Moving to our outlook for 2019. We continue to expect full-year 2019 net sales to range between $1.28 billion and $1.3 billion, and we expect full-year net sales growth for KRYSTEXXA to be more than 25%. We continue to expect the full-year net sales for the Inflammation operating segment to be roughly similar to 2018.

Full-year adjusted EBITDA is now expected to be in the range of $465 million to $475 million versus the previous range of $460 million to $475 million. We continue to project our non-GAAP gross profit ratio to be approximately 90%. For operating expenses, we continue to expect non-GAAP R&D expense as a percentage of net sales to be in the mid to high single digits for the full year and expect both R&D and SG&A expense to step up in the fourth quarter compared to the third quarter, primarily as a result of our investment in teprotumumab launch preparations and the KRYSTEXXA MIRROR and PROTECT programs.

As we look to next year and our expected first quarter teprotumumab launch, we anticipate 2020 operating expenses to be somewhat higher than the annualized fourth quarter 2019 operating expenses.

We continue to expect a full-year non-GAAP tax rate in the low to mid teens with the higher non-GAAP tax rate in the fourth quarter to bring the full year rate in line with our expectation. As we have said and consistent with prior years, we anticipate quarterly variability on our non-GAAP tax rate, and as always, this projection could change significantly as a result of any acquisitions or divestitures or any changes in tax laws. We expect full-year non-GAAP net interest expense to be approximately $65 million, considerably lower than our initial guidance of $90 million to $95 million, as a result of our capital structure improvements. We continue to expect our full-year 2019 weighted average diluted share count to be approximately 190 million shares.

With that, I’ll turn the call over to Tim for concluding remarks.

Tim Walbert

Thank you, Paul.

We delivered strong third quarter performance and achieved important milestones. We have transformed Horizon into a fast-growing profitable biopharma company. We’re advancing teprotumumab, our first-in-class biologic candidate, for the treatment for thyroid eye disease with the March 8, 2020 PDUFA date. We are aggressively preparing for the potential U.S. launch with our teprotumumab commercial and medical teams fully in place. We continue to estimate teprotumumab peak annual U.S. net sales of more than $750 million.
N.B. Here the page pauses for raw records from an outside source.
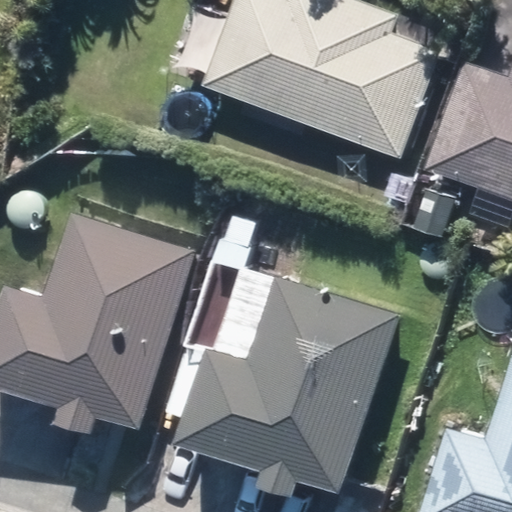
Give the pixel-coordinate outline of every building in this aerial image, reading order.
[(271,0),(250,0),(219,87),(409,156),(446,55),(403,39),(410,18),(361,0),(356,0),(346,27),(271,0)] [(235,16),(206,5),(186,61),(215,72),(235,16)] [(511,70),(478,58),(438,168),(511,193),(511,70)] [(85,212),(59,295),(22,284),(0,353),(0,376),(78,400),(72,417),(108,428),(114,411),(154,424),(209,250),(85,212)] [(288,275),(261,359),(224,347),(196,438),(280,464),(275,481),(311,492),(316,475),(356,487),(411,314),(288,275)] [(511,511),(511,394),(500,433),(463,421),(435,511),(511,511)]
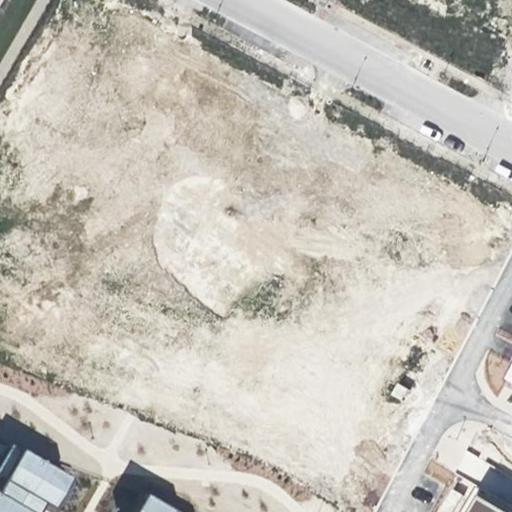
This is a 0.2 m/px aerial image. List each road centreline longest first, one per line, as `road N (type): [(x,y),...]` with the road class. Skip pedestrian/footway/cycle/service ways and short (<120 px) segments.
road 1 (residential): [(238,0),(511,145)]
road 2 (residential): [(511,280),(395,505)]
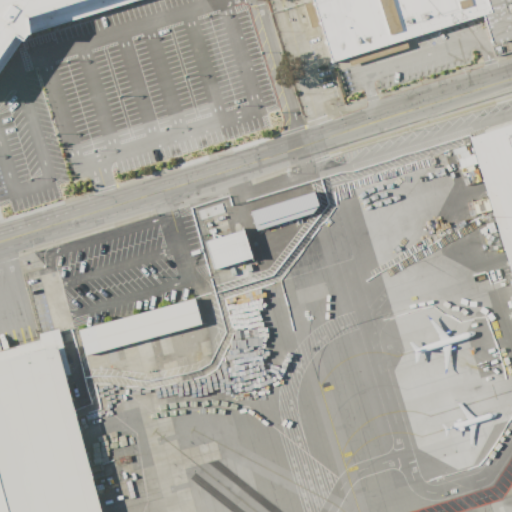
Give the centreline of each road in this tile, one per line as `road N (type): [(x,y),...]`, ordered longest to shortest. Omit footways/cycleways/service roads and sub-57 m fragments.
road 1 (residential): [(0,239),(162,189)]
road 2 (residential): [(162,189),(321,138)]
road 3 (residential): [(387,116),(511,76)]
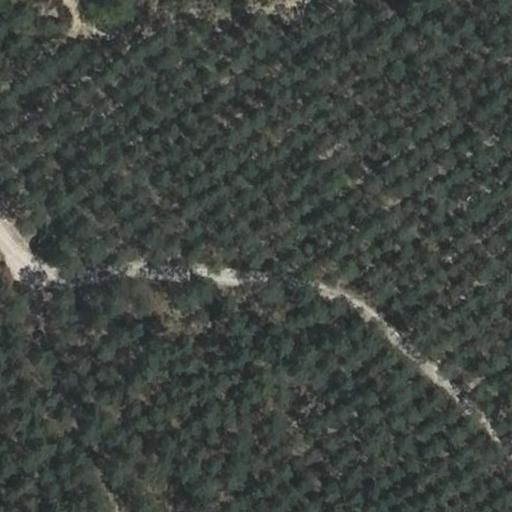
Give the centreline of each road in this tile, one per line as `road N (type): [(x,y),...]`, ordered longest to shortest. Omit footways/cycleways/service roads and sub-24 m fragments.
road 1 (track): [(511,443),(386,320),(298,279),(145,270),(79,277),(23,261),(0,234)]
road 2 (track): [(23,261),(119,511)]
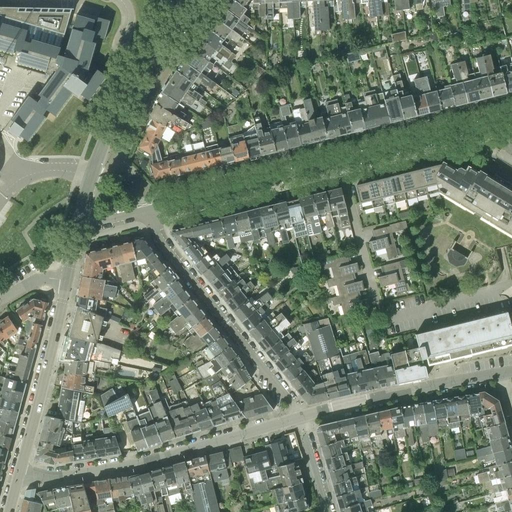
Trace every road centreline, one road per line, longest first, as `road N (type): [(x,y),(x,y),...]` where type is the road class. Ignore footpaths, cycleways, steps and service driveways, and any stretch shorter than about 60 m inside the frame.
road 1 (residential): [(501,261),(506,298),(383,325),(341,163)]
road 2 (residential): [(18,473),(62,477),(131,465),(299,417)]
road 3 (residential): [(149,210),(164,247),(299,417)]
road 4 (residential): [(80,216),(113,119),(190,2)]
road 5 (residential): [(299,417),(501,374)]
road 6 (residential): [(18,473),(65,280)]
road 7 (residential): [(149,210),(341,163)]
road 8 (residential): [(341,163),(511,122)]
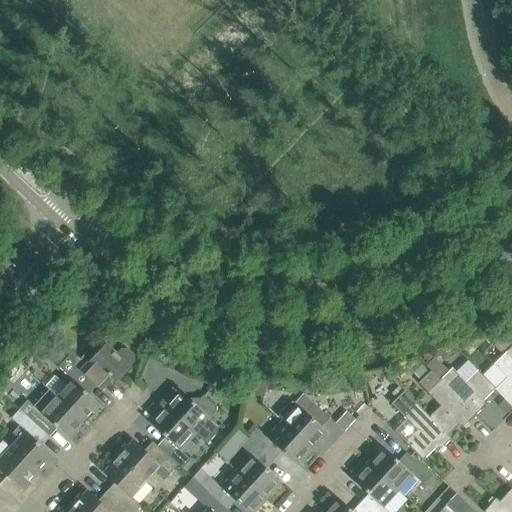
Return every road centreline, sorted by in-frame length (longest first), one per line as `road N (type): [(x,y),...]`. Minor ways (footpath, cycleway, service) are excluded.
road 1 (tertiary): [(83,220),(101,263),(154,300),(263,331),(353,329),(404,315),(444,299),(511,251)]
road 2 (tertiary): [(511,170),(417,241),(329,272),(227,271),(83,220)]
road 3 (residential): [(31,511),(144,389)]
road 4 (residential): [(290,511),(376,416)]
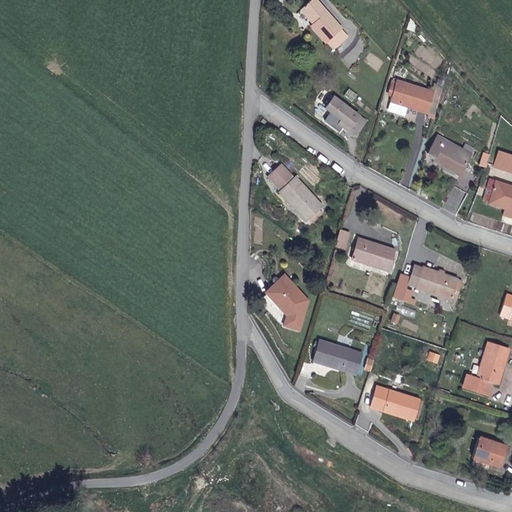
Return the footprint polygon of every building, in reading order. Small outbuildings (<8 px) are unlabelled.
[(315,0),(311,0),(301,10),(313,24),(310,26),(326,43),(341,29),(315,0)] [(342,59),(347,66),(357,59),(352,51),(342,59)] [(388,101),(406,107),(427,113),(426,118),(432,120),(441,90),(432,87),(431,92),(395,80),(395,81),(391,80),(386,93),(391,95),(388,101)] [(334,97),(325,108),(342,120),(338,125),(347,131),(350,126),(357,132),(366,121),(334,97)] [(404,115),(406,107),(388,101),(386,109),(404,115)] [(443,161),(441,166),(459,176),(454,186),(468,193),(477,176),(462,169),(473,149),(464,144),(461,149),(436,136),(427,154),(435,158),(436,157),(443,161)] [(511,156),(497,152),(493,166),(511,171),(511,156)] [(484,166),(487,155),(482,153),(479,165),(484,166)] [(433,162),(441,166),(443,161),(436,157),(435,158),(433,162)] [(280,165),(268,177),(280,190),(278,192),(306,222),(322,207),(294,177),(293,178),(280,165)] [(511,187),(490,180),(487,190),(492,192),(489,204),(504,209),(502,215),(511,217),(511,187)] [(401,216),(384,210),(379,226),(396,231),(401,216)] [(349,233),(339,230),(334,247),(344,250),(349,233)] [(393,250),(358,239),(352,260),(387,271),(393,250)] [(450,300),(450,299),(453,293),(456,294),(457,294),(461,280),(443,274),(437,273),(421,267),(421,268),(412,265),(406,283),(415,286),(414,288),(450,300)] [(283,277),(265,293),(286,315),(304,298),(283,277)] [(511,296),(505,294),(499,315),(511,319),(511,296)] [(388,328),(395,331),(400,315),(393,313),(388,328)] [(347,369),(346,372),(354,375),(361,354),(318,341),(313,362),(342,371),(343,367),(347,369)] [(466,375),(462,387),(486,395),(490,383),(497,385),(509,348),(487,342),(476,378),(466,375)] [(439,355),(429,352),(427,359),(437,362),(439,355)] [(328,370),(302,362),(298,375),(311,379),(313,374),(325,378),(328,370)] [(383,407),(382,411),(412,420),(418,400),(375,387),(369,408),(378,410),(379,406),(383,407)] [(373,416),(359,411),(355,425),(368,430),(371,424),(373,416)] [(297,420),(295,433),(302,434),(304,421),(297,420)] [(472,459),(490,464),(498,467),(505,447),(478,437),(471,458),(472,459)] [(488,470),(490,464),(472,459),(470,465),(488,470)] [(449,466),(448,473),(460,476),(462,470),(449,466)]
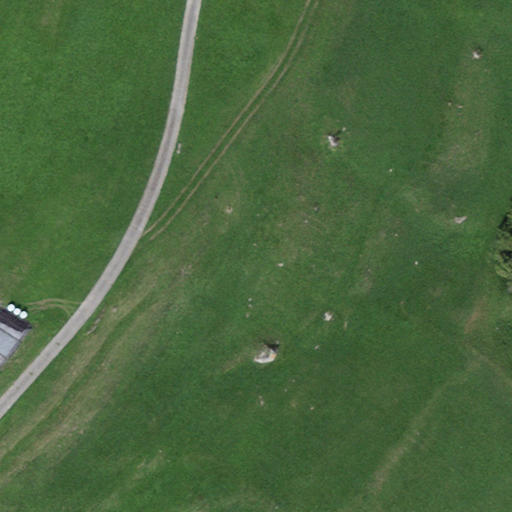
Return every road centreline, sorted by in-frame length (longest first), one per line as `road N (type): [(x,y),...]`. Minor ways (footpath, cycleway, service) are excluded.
road 1 (track): [(0,411),(100,288),(151,194),(194,0)]
road 2 (track): [(125,245),(160,223),(190,187),(278,70),(317,0)]
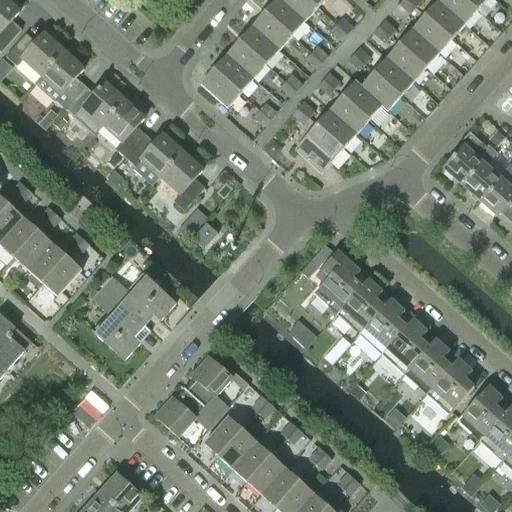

We continue to deliver on the promise of KRYSTEXXA. We’re now working to maximize this potential through our MIRROR immunomodulation trials as well as with PROTECT our recently initiated trial for kidney transplant patients with uncontrolled gout. We’ve substantially improved our capital structure to align with our profitable biopharma peers.

Our balance sheet has never been stronger, giving us the flexibility to invest in our growing pipeline. We continue to expand our leadership welcoming Dr. Sue Mahony to the Board and bringing Andy Pasternak on as our Chief Business Officer.

Finally, we have demonstrated that we are company that drives strong ongoing performance of being recognized as a great place to work and one that values diversity with gender and ethnic pay equity.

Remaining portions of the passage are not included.